A recent analysis by the Pew Research Center indicates that on 26% of Google search results pages featuring an AI summary, users ended their browsing session. This finding, highlighted by Nancy Scola in a recent tweet, suggests a significant shift in user interaction with search results when AI Overviews are present. The study defines "ending a browsing session" as exiting the web browser for five seconds or more after visiting such a page.
Google introduced AI Overviews in May 2024 in the U.S., with a broader rollout to over 100 countries and territories by October 2024, aiming to provide AI-generated snapshots of key information directly within search results. These summaries are designed to offer quick answers and serve as a jumping-off point for further exploration. The feature is now accessible to hundreds of millions of users globally.

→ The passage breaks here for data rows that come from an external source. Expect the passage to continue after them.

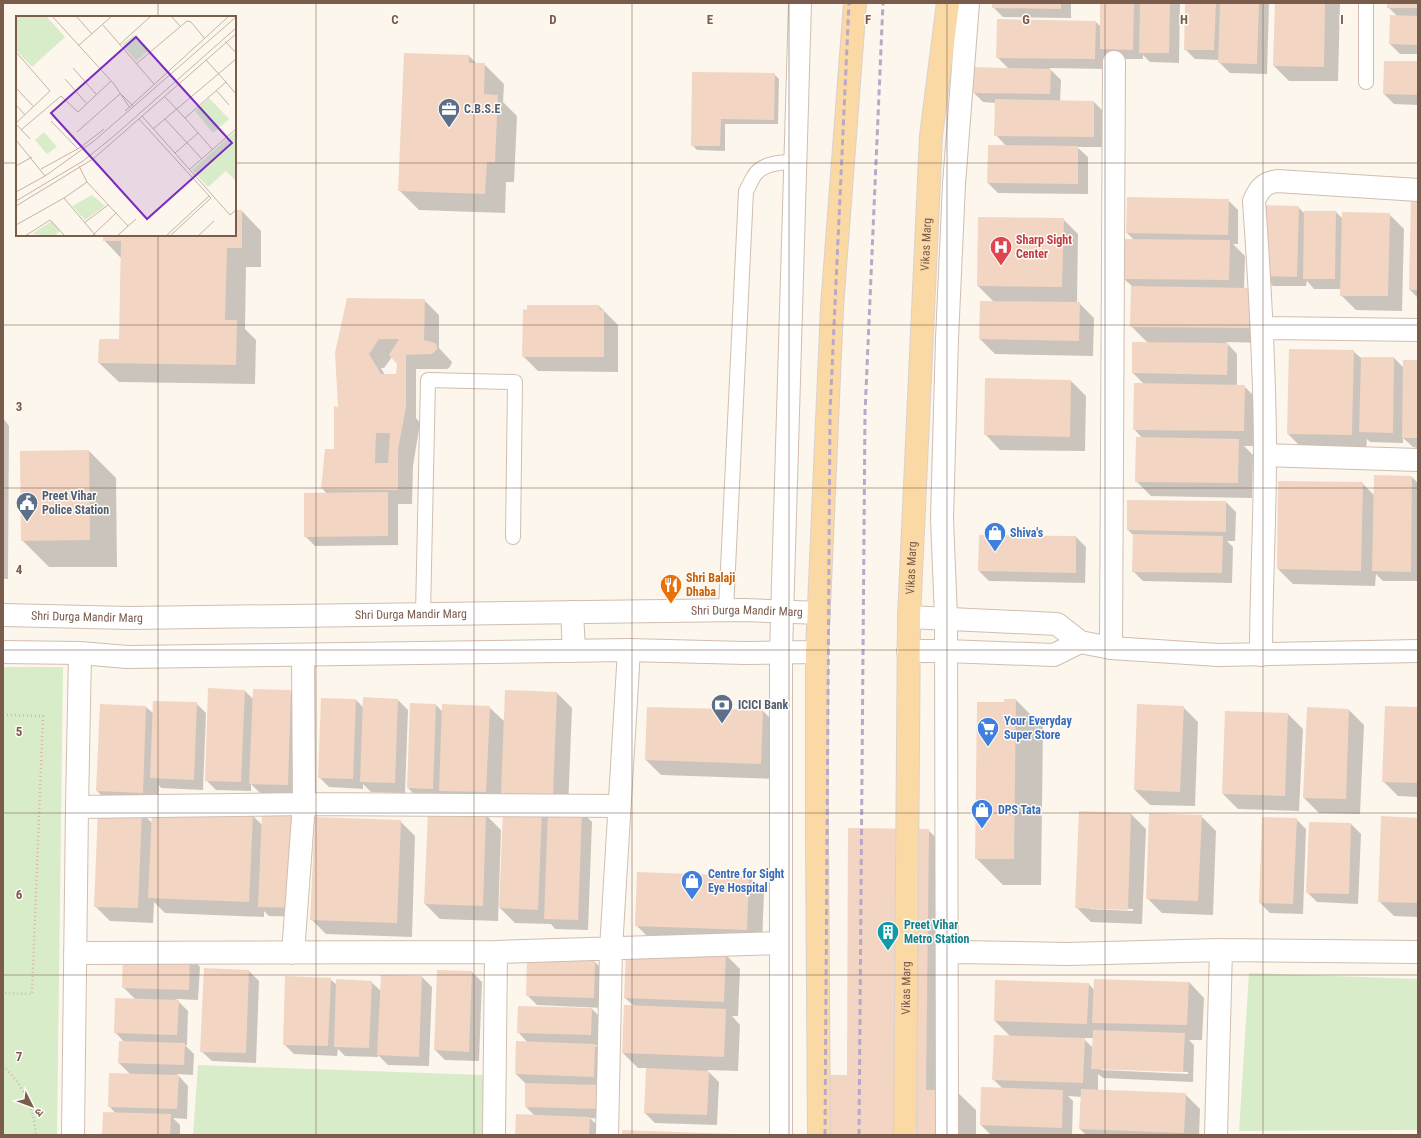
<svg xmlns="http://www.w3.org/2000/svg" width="1421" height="1138" viewBox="0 0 1421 1138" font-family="'Roboto Condensed','Noto Sans Devanagari',sans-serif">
  <rect width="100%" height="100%" fill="#fdf6ec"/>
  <path fill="#d8ecc9" d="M3,667h60l-6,468h-54z
    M1249,973l169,6v151l-179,1z
    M198,1065l286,10 -1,60h-290z"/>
  <path fill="#0003" fill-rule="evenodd" d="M993,3h78v15l-68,-1 -10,-10z
    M1101,3h79l-1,60 -29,-1 -7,-7v4h-32l-6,-6v16l-56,-1 12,12 -1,22h34l10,10 -1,35h-26l11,10v37l-90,-1 -10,-10 18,-37 -10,-11v-32l-13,-1 -10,-10 36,-23 -12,-12 99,-35 5,5z
    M1186,3h83l-2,71 -37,-1 -10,-10v-3l-25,-1 -10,-10z
    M1276,3h64l-2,78h-49l-15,-15z
    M1388,3h30v51h-18l-10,-10 7,-28 -9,-9z
    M469,56l8,8h7l20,20 -1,18 14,14 -3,66h-8l-1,31 -86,-3 -20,-20z
    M1385,62h33v43l-24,-1 -10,-10z
    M693,73l81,1 5,5 -1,45h-53v27l-28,-1 -5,-5z
    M1418,197v101l-8,-8z
    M1228,200l10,10v34h-5l12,12 -1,33 20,54 -38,-1 11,12v32h7l15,15 -1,45h-14l9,9 -1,43 -101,-2 -15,-15 7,-42 -9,-10 10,-45 -11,-11v-30h15l-17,-17 1,-40 -8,-7 10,-39 -7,-7z
    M1298,207l7,7 31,-2 7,7 46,-5 15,15 -2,82 -46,-1 -15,-15v-6h-27l-7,-8 -1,5h-33l-10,-10z
    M235,211h7l19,20v36h-15l-1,62 11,11 -1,44 -136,-2 -20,-19 21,-23 1,-82 -17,-18v-5h131z
    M1063,219l15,15 -1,69h2l15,15 -1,38 -98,-2 -15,-15 1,-37h13l-16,-16z
    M424,300l15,15v33l13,14 -2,5 -3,2h-31v49l4,5 -7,43 -1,38h-14v41l-83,1 -10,-10 22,-42 -5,-6 13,-38 4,-42 -3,-55zM392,357l6,6 -1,12h-12l-4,-7h3z
    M599,306l19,19v47l-80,-1 -15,-15z
    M1353,351l8,7h33l10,10 14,-7v87l-5,-1 -10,-9v5l-33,-1 -3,-3 -1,11 -63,-1 -15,-15z
    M986,379l85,2 15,15 -1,55 -85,-1 -15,-16z
    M3,418l6,8 -1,153h-5z
    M89,451l27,27 1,89h-68l-27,-27z
    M1375,476l37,1 6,6v98h-35l-7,-7 -1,12 -82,-2 -15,-15 1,-87 83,1 12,12z
    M1226,502l10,10 -1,29h-8l6,6 -1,36 -89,-2 -10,-10 1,-35 -6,-6z
    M1076,537l10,10 -1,36 -96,-2 -10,-10z
    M245,691l8,8 38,-8 10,11 -4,93 -37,-2 -9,-9v7l-35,-1 -10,-10z
    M557,693l15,15 -4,101 -51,-2 -15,-15 -1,15 -46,-2 -12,-12v6l-25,-1 -10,-10 28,-83 7,7 46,-5 16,15z
    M322,699l34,1 7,7 35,-7 10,10 -3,83 -34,-1 -8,-8v5l-34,-2 -10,-10z
    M1016,700l27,27 -2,158h-38l-27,-27 29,-155z
    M196,703l10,10 -3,77 -42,-2 -2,-3 -1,22 -46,-1 -15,-15 49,-84 8,7z
    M1183,707l15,15 -3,84 -45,-1 -15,-15z
    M1418,708v89l-20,-1 -15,-15z
    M1349,710l15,15 -4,89 -41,-1 -15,-15z
    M763,711l15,15 -2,53 -115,-4 -15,-15z
    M1288,714l15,15 -4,82 -61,-2 -15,-15z
    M542,811l7,7 33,-6 10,10 -4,108 -33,-1 -4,-5 -36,-1 -15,-15z
    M141,812l11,11 100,-8 10,10 44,92 -37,-1 -5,-5v6l-99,-4 -11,-11 -1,21 -43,-2 -15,-15z
    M1131,814l15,15 -4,95 -51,-2 -15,-15zM1090,907l43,2v2l-43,-2z
    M486,815l15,15 -3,91 -58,-2 -15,-15z
    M1201,816l15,15 -3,84 -51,-2 -15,-15z
    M1296,819l10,10 -3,85 -33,-1 -10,-10z
    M1418,819v98l-24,-1 -15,-15z
    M400,821l15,15 -3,101 -86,-3 -15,-15z
    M1351,824l10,10 -3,70 -41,-2 -10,-10z
    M928,830l20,19 8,242 20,19v25h-148z
    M749,877l15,15 -2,52 -111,-4 -15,-15z
    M725,954l15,15 -2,47h-6l8,9 -2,46 -31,-1 12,12 -2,43 -62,-2 -10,-10 2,-45h-9l-15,-15 2,-47h9l-9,-8z
    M190,957l10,10 -2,33 -22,-1 12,12 -1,34h-2l9,9 -1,21 -16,-1 11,12 -1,33 -14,-1 7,7v10h-77l13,-21 -7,-8 21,-32 -11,-11 5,-21 -9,-10 20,-33 -12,-12z
    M595,962l10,10 -2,36 -66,-3 -10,-10z
    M205,969l44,2 10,10 -3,82 -44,-2 -11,-10z
    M472,972l10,10 -3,79 -34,-1 -10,-10z
    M382,976l40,1 10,10 -3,79 -41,-1 -10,-10v2l-33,-1 -7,-7 -1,7 -43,-2 -10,-10 46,-65 7,6 34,-3 10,9z
    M1189,982l15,16 -2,42h-13l5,5 -1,37 -90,-4 -5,-4v17l87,3 15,15 -1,26h-113l-6,-6 2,-32 -14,-1 5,5 -1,34h-81l-10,-10 22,-36 -10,-10 17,-43 -15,-15 94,-37 5,6zM1083,1038h11l-1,10zM1101,1068l87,4v2l-87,-4z
    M592,1009l10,10 -1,26h-6l10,10 3,64 -18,-1 15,15 -1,2h-88l19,-19 -9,-9v-23l-10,-10 12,-31 -10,-11z"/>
  <path fill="#f3d5c3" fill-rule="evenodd" d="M992,3h69v6l-69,-1z
    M1100,3h34l-1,47 -33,-1z
    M1140,3h30l-1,50h-30z
    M1185,3h31l-2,47h-30z
    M1220,3h39l-2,61 -39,-1z
    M1275,3h50l-1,64 -51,-1z
    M1387,3h31v5h-31z
    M1390,15l28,1v29l-29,-1z
    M997,19l99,2 -1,38 -99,-1z
    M404,53l65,2v8h16l-1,31 14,1 -3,67h-8l-2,32 -87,-3z
    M1384,61h34v34l-35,-1z
    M973,67l78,2 -1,25 -78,-1z
    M692,72l83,1 -1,47 -53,-1 -1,27h-29z
    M995,99l99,2v36l-100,-1z
    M988,145l90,1v38l-91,-1z
    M1411,196h7v94h-9z
    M1127,197l102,2 -1,36 -102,-2z
    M1263,205l36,1 -2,71 -35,-1z
    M235,210h7v38h-15l-2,72h12l-1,45 -138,-2 1,-24h20l2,-98h-18v-6h132z
    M1304,211h32l-1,68h-32z
    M1342,212l48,1 -2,83h-48z
    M978,217l86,1 -2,69 -85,-1z
    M1124,239l106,1 -1,40 -106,-1z
    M1131,286l120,2 -2,40 -119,-1z
    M347,298l78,1 -1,41 11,3 2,3v3l-5,5 -26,1v52l-8,43v40l-77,-1 4,-40h9v-43l4,1 -3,-54zM379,339h20l-10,16 8,9 -1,10h-15l-12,-20zM376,433h14l-2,30h-13z
    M980,301l100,1 -1,39 -100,-2z
    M527,305h72l1,5 4,-1v48h-82l1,-48 4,1z
    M1132,342l96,1 -1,32 -95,-2z
    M1289,349l65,1 -2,85 -65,-1z
    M1361,357h33l-1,76 -34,-1z
    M1403,360h15v78h-16z
    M985,378l86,2 -1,57 -86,-2z
    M1134,383l111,2 -1,46 -111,-1z
    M1136,437l103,2 -1,44 -103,-1z
    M89,450l1,90 -69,1 -1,-90z
    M1374,475l38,1 -1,96 -39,-1z
    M1278,481l85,1 -2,89 -84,-2z
    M388,492v44l-84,1v-44z
    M1127,500l99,1v31l-99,-2z
    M1133,534l90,2 -1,37 -90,-1z
    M979,535l97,1v37l-98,-2z
    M208,688l37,2 -4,92 -36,-1z
    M253,689l38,1 -3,95 -39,-1z
    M505,690l52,2 -4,103 -52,-2z
    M363,697l35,2 -3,84 -35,-1z
    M321,698l35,1 -3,80 -35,-1z
    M1004,699h12l-2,160h-39l2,-157h27z
    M153,701l44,1 -3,78 -44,-2z
    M410,703l26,1 -3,85 -26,-1z
    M100,704l46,2 -3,87 -47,-2z
    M442,704l48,2 -4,86 -47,-1z
    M1137,704l47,2 -4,86 -46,-2z
    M1385,706l33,1v76l-36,-1z
    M647,707l116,3 -2,54 -116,-4z
    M1307,707l42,2 -3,90 -43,-1z
    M1225,711l63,2 -3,83 -63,-2z
    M98,809l44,2 -4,97 -44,-1z
    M503,809l39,1 -4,100 -39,-2z
    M152,810l101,4 -4,88 -101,-4z
    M548,810l34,1 -4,109 -34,-1z
    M1079,811l52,2 -3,97 -53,-2z
    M428,812l58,2 -3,92 -59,-2z
    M262,813l38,1 -4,94 -38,-1z
    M1149,813l53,2 -4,86 -52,-2z
    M1381,816l37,2v85l-40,-1z
    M315,817l86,3 -4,103 -87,-3z
    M1262,817l35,1 -4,86 -34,-1z
    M1309,822l42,1 -2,71 -43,-1z
    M848,828l81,1 -3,261h31l-1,45h-129v-60h20z
    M637,872l112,4 -2,54 -112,-4z
    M626,949l100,4 -2,49 -100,-4z
    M123,954l67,2 -1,34 -67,-2z
    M527,958l68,3 -1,37 -68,-2z
    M204,968l45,2 -3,83 -46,-1z
    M437,970l35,1 -3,81 -35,-2z
    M381,975l41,1 -3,81 -42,-2z
    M285,976l46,2 -3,68 -45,-1z
    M336,979l36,2 -3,67 -35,-1z
    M1094,979l95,3 -2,43 -95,-2z
    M995,980l94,3 -2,41 -93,-3z
    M115,998l64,2 -2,35 -63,-2z
    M624,1005l102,4 -2,48 -102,-4z
    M518,1006l74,2 -1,27 -74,-2z
    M1093,1030l92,3 -2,39 -92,-3z
    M994,1035l91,3 -2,45 -91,-3z
    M119,1041l66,2 -1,22 -66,-2z
    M516,1041l79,3 -1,33 -79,-3z
    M646,1068l63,3 -2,44 -63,-2z
    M109,1073l70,2 -2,34 -69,-2z
    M525,1083l74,2 -1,24 -73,-2z
    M981,1087l82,3 -1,38 -82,-3z
    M1081,1089l105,4 -2,40 -105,-4z
    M103,1112l68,2 -1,21h-68z
    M516,1114l74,3 -1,18h-74z
    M622,1130l111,4v1h-111z"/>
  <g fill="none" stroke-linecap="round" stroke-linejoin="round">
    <g stroke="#d1beb0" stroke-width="16">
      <path id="service" d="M1366,82v-79
        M726,610l20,-419c3,-5 5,-10 8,-15 8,-13 27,-14 41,-14
        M423,614l5,-234 87,2 -2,155"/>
    </g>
    <g stroke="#d1beb0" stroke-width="24">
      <path id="minor" d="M1263,328l155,2
        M1265,455l153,5
        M1111,648l3,-586
        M1261,655c0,-67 4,-133 4,-200 0,-85 -5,-169 -11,-254 5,-12 10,-18 23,-20l141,9
        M77,807l227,-3 315,2
        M496,952l285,-9
        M957,952l110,2 154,-4 197,2
        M75,953l421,-1 -2,183
        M293,953l11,-149 -1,-149
        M73,1135l4,-328 3,-154
        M607,1135l4,-186 18,-299
        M781,1135v-483l19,-649
        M947,1135l-1,-517 -4,-100 5,-179 7,-155 14,-181
        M1216,1135l5,-185"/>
    </g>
    <g stroke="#d1beb0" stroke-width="24">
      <g id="tertiary">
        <path d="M572,612l2,39"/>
        <path id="s1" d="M3,615l126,3 616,-8 74,3"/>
        <path d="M909,617l148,7 23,18 31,6 107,7 200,-4"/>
        <path d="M908,651h38l108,4 26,-13"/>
        <path d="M3,652l77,1 47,4 502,-7 116,3 72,-1"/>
      </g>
    </g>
    <g stroke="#dad1cd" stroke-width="24">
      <g id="primary">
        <path d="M819,1135l-2,-298v-185l15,-345 23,-304"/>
        <path id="s2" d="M905,1135l4,-518 22,-481 17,-133"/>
      </g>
    </g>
    <path stroke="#d9b8a5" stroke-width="2.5" stroke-dasharray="1 3" stroke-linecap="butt" d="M3,715l40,1 -11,278 -29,-1
      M3,1066c20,18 31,43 33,69"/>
    <use href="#service" stroke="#fff" stroke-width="14"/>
    <use href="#minor" stroke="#fff" stroke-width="22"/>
    <use href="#tertiary" stroke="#fff" stroke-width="22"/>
    <use href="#primary" stroke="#fbd9a5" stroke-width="22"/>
    <path stroke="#b9a8c9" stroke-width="3" stroke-dasharray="6 4" stroke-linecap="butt" d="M825,1135l5,-723 19,-409
      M859,1135l6,-722 18,-410"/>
  </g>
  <path fill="none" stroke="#7a5c4d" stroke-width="1" stroke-opacity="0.55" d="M158,3v14M316,3v1132M474,3v1132M632,3v1132M789,3v1132M947,3v1132M1105,3v1132M1263,3v1132M3,163h14M235,163h1183M158,235v900M3,325h1415M3,488h1415M3,650h1415M3,813h1415M3,975h1415"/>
  <defs>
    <g id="office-pin" transform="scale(1.15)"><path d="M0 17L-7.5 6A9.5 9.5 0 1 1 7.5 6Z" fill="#5c6f8a" stroke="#fffaf3"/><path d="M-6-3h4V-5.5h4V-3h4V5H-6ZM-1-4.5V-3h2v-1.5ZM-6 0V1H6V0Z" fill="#fff"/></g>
    <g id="hospital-pin" transform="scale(1.15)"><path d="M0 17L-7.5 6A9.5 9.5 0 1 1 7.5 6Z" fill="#e0444e" stroke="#fffaf3"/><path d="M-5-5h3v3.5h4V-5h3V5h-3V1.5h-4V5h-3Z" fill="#fff"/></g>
    <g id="civic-pin" transform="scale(1.15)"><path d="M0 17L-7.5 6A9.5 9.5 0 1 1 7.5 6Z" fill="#5c6f8a" stroke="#fffaf3"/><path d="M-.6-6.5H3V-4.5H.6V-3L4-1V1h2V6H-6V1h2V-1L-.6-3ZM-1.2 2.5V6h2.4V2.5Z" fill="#fff"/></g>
    <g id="shop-pin" transform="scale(1.15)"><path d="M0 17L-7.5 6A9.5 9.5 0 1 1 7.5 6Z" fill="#3f7fe0" stroke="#fffaf3"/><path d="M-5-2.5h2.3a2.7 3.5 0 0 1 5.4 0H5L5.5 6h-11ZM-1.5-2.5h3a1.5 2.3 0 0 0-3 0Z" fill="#fff"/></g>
    <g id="restaurant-pin" transform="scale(1.15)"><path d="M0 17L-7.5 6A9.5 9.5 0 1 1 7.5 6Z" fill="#e8710a" stroke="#fffaf3"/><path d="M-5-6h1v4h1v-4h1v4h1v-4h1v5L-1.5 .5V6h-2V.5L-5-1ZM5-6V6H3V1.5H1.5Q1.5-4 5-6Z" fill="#fff"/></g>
    <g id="bank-pin" transform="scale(1.15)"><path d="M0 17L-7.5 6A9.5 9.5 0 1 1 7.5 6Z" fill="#5c6f8a" stroke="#fffaf3"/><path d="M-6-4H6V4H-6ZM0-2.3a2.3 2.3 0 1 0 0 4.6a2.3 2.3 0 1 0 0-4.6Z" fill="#fff"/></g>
    <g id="supermarket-pin" transform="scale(1.15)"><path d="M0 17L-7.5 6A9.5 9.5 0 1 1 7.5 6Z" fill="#3f7fe0" stroke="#fffaf3"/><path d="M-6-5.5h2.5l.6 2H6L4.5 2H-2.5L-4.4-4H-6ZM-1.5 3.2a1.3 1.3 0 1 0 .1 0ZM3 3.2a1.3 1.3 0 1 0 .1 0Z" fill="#fff"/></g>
    <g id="building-pin" transform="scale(1.15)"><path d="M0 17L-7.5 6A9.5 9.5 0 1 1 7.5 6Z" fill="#0f9aa8" stroke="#fffaf3"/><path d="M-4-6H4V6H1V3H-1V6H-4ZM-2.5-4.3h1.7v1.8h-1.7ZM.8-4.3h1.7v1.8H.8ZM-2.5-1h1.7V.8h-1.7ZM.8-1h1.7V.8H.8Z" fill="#fff"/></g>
  </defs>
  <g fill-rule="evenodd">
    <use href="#office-pin" x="449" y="109"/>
    <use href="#hospital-pin" x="1001" y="247"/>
    <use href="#civic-pin" x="27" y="503"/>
    <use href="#shop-pin" x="995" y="533"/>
    <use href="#restaurant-pin" x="671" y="585"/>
    <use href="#bank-pin" x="722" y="705"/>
    <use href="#supermarket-pin" x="988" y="728"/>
    <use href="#shop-pin" x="982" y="810"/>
    <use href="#shop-pin" x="692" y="881"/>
    <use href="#building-pin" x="888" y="932"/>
  </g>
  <g text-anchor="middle" stroke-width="3" stroke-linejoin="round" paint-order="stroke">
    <g font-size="12" font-weight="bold" fill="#4e5e75" stroke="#fffaf3" text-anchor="start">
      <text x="464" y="113">C.B.S.E</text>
      <text x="42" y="500">Preet Vihar<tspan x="42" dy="14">Police Station</tspan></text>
      <text x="738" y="709">ICICI Bank</text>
    </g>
    <g font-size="12" font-weight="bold" fill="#be3a42" stroke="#fffaf3" text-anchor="start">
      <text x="1016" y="244">Sharp Sight<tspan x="1016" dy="14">Center</tspan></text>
    </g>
    <g font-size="12" fill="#7a5c4d" stroke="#fffaf3">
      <text dy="4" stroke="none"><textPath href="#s2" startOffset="891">Vikas Marg</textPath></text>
      <text dy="4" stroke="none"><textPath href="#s2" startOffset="567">Vikas Marg</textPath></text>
      <text dy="4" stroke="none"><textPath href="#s1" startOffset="744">Shri Durga Mandir Marg</textPath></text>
      <text dy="4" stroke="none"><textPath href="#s1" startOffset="408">Shri Durga Mandir Marg</textPath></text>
      <text dy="4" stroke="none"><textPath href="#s1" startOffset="84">Shri Durga Mandir Marg</textPath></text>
      <text dy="4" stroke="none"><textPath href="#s2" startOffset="147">Vikas Marg</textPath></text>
    </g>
    <g font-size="12" font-weight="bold" fill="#366cbe" stroke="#fffaf3" text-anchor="start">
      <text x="1010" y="537">Shiva's</text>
      <text x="1004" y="725">Your Everyday<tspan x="1004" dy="14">Super Store</tspan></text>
      <text x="998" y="814">DPS Tata</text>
      <text x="708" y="878">Centre for Sight<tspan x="708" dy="14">Eye Hospital</tspan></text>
    </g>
    <g font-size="12" font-weight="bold" fill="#c56008" stroke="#fffaf3" text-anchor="start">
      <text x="686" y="582">Shri Balaji<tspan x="686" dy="14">Dhaba</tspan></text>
    </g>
    <g font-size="12" font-weight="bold" fill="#0d838f" stroke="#fffaf3" text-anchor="start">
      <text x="904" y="929">Preet Vihar<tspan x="904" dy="14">Metro Station</tspan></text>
    </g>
  </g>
  <g transform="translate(16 16)">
    <rect width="220" height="220" fill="#fdf6ec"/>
    <path d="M0,0h30l19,21 -33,30 -16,-17zM118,19l14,16 -12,10 -14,-17zM193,82l20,21 -16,14 -18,-22zM220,115v50l-10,-10 -18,16 -16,-17zM28,116l13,15 -10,7 -12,-14zM76,179l13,11 -20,14 -13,-14zM36,205l8,10 -6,5 -22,-2z" fill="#d8ecc9"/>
    <path fill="none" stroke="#c5b3a7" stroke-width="1" d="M36,0l62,68 16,24M60,0l16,18M155,0l9,10M87,9l51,59M209,25l11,12M103,29l32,-29M62,30l34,-30M0,36l34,39 -34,32M190,44l20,22M120,48l51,-43 4,1 14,17M57,52l23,26M49,63l21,24M0,72l18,19M200,74l13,15M106,79l11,11M149,81l20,21M0,89l9,10M109,95l104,-95M126,100l88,99 6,-5M123,103l72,79M149,103l37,40M35,105l27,28M0,108l14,15M137,113l83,-70M5,114l40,-34 17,16 33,-31M61,116l44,-39M0,124l29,36M197,134l-28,-32 41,-36 10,12M159,137l23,-20M0,150l16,-9M63,150l8,16 41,44M25,153l40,-22 23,-18M174,153l46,-40M0,176l29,-16 49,-35 142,-124M48,182l32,38M0,185l67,-40 31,-25 122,-108M0,190l77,-47 143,-125M68,207l24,-18M0,209l48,-27 23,-16M77,219l23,-22M9,220l25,-16 15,16M101,220l19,-17M150,220l43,-40M154,220l41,-38M182,220l16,-15"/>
    <path fill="#7b2cbf" fill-opacity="0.15" stroke="#7b2cbf" stroke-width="2" d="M120,21l96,106 -85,76 -96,-106z"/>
    <rect width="220" height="220" fill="none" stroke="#7a5c4d" stroke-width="2"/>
  </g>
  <g font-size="13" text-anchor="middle" font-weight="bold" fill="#7a5c4d" stroke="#fffaf3" stroke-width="3" stroke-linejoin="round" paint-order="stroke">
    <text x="395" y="24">C</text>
    <text x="553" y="24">D</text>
    <text x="710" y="24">E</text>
    <text x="868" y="24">F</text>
    <text x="1026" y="24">G</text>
    <text x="1184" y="24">H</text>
    <text x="1342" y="24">I</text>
    <text x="19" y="411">3</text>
    <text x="19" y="574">4</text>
    <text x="19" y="736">5</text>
    <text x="19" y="899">6</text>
    <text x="19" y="1061">7</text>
  </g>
  <rect width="1421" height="1138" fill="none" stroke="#7a5c4d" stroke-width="8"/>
  <g transform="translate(32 1106) rotate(132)" stroke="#fffaf3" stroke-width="3" paint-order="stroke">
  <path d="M0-3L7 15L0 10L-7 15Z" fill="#7a5c4d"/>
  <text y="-6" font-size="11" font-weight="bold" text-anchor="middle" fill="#7a5c4d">उ</text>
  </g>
</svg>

Further studies corroborate changes in user behavior. Research by Kevin Indig and Eric van Buskirk found that most users only skim the top third of an AI Overview, with a median scroll depth of just 30%. Their data also showed that citations within AI Overviews receive few clicks, with only 19% of mobile searchers and 7.4% of desktop searchers clicking on them, leading to a notable decrease in overall click-through rates to websites.
This shift points towards a "resolve and leave" user pattern, where individuals find their answers quickly within the AI Overview without needing to navigate to external sites. Data suggests that while visits to Google itself might increase, the time spent per visit and pages per visit are either flat or declining. Users are visiting Google more frequently but spending less time per visit, indicating a preference for rapid information consumption.
Despite these findings, Google maintains that AI Overviews are designed to send valuable traffic to publishers and creators. The company asserts that clicks from AI Overviews are often "higher quality," meaning users are more likely to spend more time on the linked sites. Google’s goal is to help users get to the gist of complex topics faster and explore diverse websites for deeper engagement.
However, the implications for publishers and SEO professionals are a growing concern, with some anticipating a potential loss of organic traffic. Experts suggest that SEO strategies must evolve to account for AI-powered experiences, emphasizing the need for high-quality content that can be effectively summarized by AI. The long-term impact on website traffic and content monetization remains a key area of observation for the digital industry.